_Source data_:
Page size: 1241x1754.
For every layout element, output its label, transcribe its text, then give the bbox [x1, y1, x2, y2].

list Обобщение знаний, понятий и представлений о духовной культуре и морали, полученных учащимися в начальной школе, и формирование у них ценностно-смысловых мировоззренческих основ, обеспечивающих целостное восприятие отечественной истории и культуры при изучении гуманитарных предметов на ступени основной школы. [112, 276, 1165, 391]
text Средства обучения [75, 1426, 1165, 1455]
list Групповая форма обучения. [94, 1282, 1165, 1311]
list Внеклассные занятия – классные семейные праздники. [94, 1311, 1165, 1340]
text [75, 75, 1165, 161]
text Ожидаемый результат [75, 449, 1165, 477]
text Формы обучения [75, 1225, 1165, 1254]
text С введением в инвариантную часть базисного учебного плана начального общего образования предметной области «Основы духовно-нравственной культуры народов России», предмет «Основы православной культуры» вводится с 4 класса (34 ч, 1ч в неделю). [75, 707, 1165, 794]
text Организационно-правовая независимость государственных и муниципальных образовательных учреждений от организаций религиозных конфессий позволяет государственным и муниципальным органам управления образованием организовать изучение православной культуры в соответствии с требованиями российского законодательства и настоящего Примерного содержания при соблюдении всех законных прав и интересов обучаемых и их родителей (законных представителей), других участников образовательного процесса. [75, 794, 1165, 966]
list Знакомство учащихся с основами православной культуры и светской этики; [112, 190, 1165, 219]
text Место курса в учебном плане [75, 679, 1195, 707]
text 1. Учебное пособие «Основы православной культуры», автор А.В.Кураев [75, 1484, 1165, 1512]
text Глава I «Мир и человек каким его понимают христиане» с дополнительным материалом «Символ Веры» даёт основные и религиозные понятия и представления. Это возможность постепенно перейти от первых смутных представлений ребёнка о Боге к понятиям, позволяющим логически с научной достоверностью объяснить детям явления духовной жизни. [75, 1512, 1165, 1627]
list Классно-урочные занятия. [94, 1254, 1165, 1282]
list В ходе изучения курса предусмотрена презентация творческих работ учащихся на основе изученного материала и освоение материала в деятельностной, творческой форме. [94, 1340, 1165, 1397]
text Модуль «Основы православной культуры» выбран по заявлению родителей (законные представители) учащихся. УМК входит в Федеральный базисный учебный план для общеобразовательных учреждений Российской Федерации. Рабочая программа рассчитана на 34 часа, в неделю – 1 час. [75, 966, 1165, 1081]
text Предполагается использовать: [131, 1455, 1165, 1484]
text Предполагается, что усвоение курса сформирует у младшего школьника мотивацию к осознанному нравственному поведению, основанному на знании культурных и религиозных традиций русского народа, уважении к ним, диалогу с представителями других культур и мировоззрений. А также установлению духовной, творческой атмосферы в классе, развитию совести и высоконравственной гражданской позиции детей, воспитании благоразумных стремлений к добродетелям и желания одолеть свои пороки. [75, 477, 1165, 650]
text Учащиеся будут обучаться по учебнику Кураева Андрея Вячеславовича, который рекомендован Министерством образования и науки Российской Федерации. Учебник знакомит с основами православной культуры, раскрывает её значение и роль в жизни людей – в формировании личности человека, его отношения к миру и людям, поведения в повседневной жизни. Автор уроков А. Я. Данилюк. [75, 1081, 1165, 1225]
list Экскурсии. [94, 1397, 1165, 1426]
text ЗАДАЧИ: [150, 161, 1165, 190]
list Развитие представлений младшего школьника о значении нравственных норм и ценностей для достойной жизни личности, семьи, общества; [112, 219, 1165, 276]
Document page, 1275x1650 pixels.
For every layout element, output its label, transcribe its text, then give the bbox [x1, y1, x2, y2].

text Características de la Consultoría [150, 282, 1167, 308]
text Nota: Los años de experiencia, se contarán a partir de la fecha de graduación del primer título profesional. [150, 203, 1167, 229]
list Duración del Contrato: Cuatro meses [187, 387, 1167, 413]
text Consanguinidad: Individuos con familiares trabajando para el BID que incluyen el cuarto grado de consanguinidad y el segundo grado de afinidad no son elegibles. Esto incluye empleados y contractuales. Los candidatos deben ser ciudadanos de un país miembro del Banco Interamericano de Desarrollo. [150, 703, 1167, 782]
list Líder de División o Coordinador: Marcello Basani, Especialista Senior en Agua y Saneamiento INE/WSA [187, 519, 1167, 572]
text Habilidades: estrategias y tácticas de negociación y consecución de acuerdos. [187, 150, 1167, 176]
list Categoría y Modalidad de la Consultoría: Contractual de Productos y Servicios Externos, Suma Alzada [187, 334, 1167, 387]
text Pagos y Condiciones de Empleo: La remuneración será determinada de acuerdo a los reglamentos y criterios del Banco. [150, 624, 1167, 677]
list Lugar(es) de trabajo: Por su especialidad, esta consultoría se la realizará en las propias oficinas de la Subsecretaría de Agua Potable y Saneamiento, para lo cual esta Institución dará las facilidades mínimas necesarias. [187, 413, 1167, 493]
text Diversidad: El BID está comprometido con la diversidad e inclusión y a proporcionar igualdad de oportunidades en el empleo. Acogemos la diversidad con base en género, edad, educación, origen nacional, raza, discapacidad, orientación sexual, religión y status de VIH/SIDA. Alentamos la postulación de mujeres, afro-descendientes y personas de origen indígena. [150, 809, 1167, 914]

_YOUR GOAL_: Retype each line above, keeping every character.

_REPLY TO THE EXERCISE_:
Page size: 1241x1754.
For every layout element, output its label, transcribe its text, then give the bbox [x1, y1, x2, y2].

list Обобщение знаний, понятий и представлений о духовной культуре и морали, полученных учащимися в начальной школе, и формирование у них ценностно-смысловых мировоззренческих основ, обеспечивающих целостное восприятие отечественной истории и культуры при изучении гуманитарных предметов на ступени основной школы. [112, 276, 1165, 391]
text Средства обучения [75, 1426, 1165, 1455]
list Групповая форма обучения. [94, 1282, 1165, 1311]
list Внеклассные занятия – классные семейные праздники. [94, 1311, 1165, 1340]
text [75, 75, 1165, 161]
text Ожидаемый результат [75, 449, 1165, 477]
text Формы обучения [75, 1225, 1165, 1254]
text С введением в инвариантную часть базисного учебного плана начального общего образования предметной области «Основы духовно-нравственной культуры народов России», предмет «Основы православной культуры» вводится с 4 класса (34 ч, 1ч в неделю). [75, 707, 1165, 794]
text Организационно-правовая независимость государственных и муниципальных образовательных учреждений от организаций религиозных конфессий позволяет государственным и муниципальным органам управления образованием организовать изучение православной культуры в соответствии с требованиями российского законодательства и настоящего Примерного содержания при соблюдении всех законных прав и интересов обучаемых и их родителей (законных представителей), других участников образовательного процесса. [75, 794, 1165, 966]
list Знакомство учащихся с основами православной культуры и светской этики; [112, 190, 1165, 219]
text Место курса в учебном плане [75, 679, 1195, 707]
text 1. Учебное пособие «Основы православной культуры», автор А.В.Кураев [75, 1484, 1165, 1512]
text Глава I «Мир и человек каким его понимают христиане» с дополнительным материалом «Символ Веры» даёт основные и религиозные понятия и представления. Это возможность постепенно перейти от первых смутных представлений ребёнка о Боге к понятиям, позволяющим логически с научной достоверностью объяснить детям явления духовной жизни. [75, 1512, 1165, 1627]
list Классно-урочные занятия. [94, 1254, 1165, 1282]
list В ходе изучения курса предусмотрена презентация творческих работ учащихся на основе изученного материала и освоение материала в деятельностной, творческой форме. [94, 1340, 1165, 1397]
text Модуль «Основы православной культуры» выбран по заявлению родителей (законные представители) учащихся. УМК входит в Федеральный базисный учебный план для общеобразовательных учреждений Российской Федерации. Рабочая программа рассчитана на 34 часа, в неделю – 1 час. [75, 966, 1165, 1081]
text Предполагается использовать: [131, 1455, 1165, 1484]
text Предполагается, что усвоение курса сформирует у младшего школьника мотивацию к осознанному нравственному поведению, основанному на знании культурных и религиозных традиций русского народа, уважении к ним, диалогу с представителями других культур и мировоззрений. А также установлению духовной, творческой атмосферы в классе, развитию совести и высоконравственной гражданской позиции детей, воспитании благоразумных стремлений к добродетелям и желания одолеть свои пороки. [75, 477, 1165, 650]
text Учащиеся будут обучаться по учебнику Кураева Андрея Вячеславовича, который рекомендован Министерством образования и науки Российской Федерации. Учебник знакомит с основами православной культуры, раскрывает её значение и роль в жизни людей – в формировании личности человека, его отношения к миру и людям, поведения в повседневной жизни. Автор уроков А. Я. Данилюк. [75, 1081, 1165, 1225]
list Экскурсии. [94, 1397, 1165, 1426]
text ЗАДАЧИ: [150, 161, 1165, 190]
list Развитие представлений младшего школьника о значении нравственных норм и ценностей для достойной жизни личности, семьи, общества; [112, 219, 1165, 276]
Document page, 1275x1650 pixels.
For every layout element, output its label, transcribe its text, then give the bbox [x1, y1, x2, y2].

text Características de la Consultoría [150, 282, 1167, 308]
text Nota: Los años de experiencia, se contarán a partir de la fecha de graduación del primer título profesional. [150, 203, 1167, 229]
list Duración del Contrato: Cuatro meses [187, 387, 1167, 413]
text Consanguinidad: Individuos con familiares trabajando para el BID que incluyen el cuarto grado de consanguinidad y el segundo grado de afinidad no son elegibles. Esto incluye empleados y contractuales. Los candidatos deben ser ciudadanos de un país miembro del Banco Interamericano de Desarrollo. [150, 703, 1167, 782]
list Líder de División o Coordinador: Marcello Basani, Especialista Senior en Agua y Saneamiento INE/WSA [187, 519, 1167, 572]
text Habilidades: estrategias y tácticas de negociación y consecución de acuerdos. [187, 150, 1167, 176]
list Categoría y Modalidad de la Consultoría: Contractual de Productos y Servicios Externos, Suma Alzada [187, 334, 1167, 387]
text Pagos y Condiciones de Empleo: La remuneración será determinada de acuerdo a los reglamentos y criterios del Banco. [150, 624, 1167, 677]
list Lugar(es) de trabajo: Por su especialidad, esta consultoría se la realizará en las propias oficinas de la Subsecretaría de Agua Potable y Saneamiento, para lo cual esta Institución dará las facilidades mínimas necesarias. [187, 413, 1167, 493]
text Diversidad: El BID está comprometido con la diversidad e inclusión y a proporcionar igualdad de oportunidades en el empleo. Acogemos la diversidad con base en género, edad, educación, origen nacional, raza, discapacidad, orientación sexual, religión y status de VIH/SIDA. Alentamos la postulación de mujeres, afro-descendientes y personas de origen indígena. [150, 809, 1167, 914]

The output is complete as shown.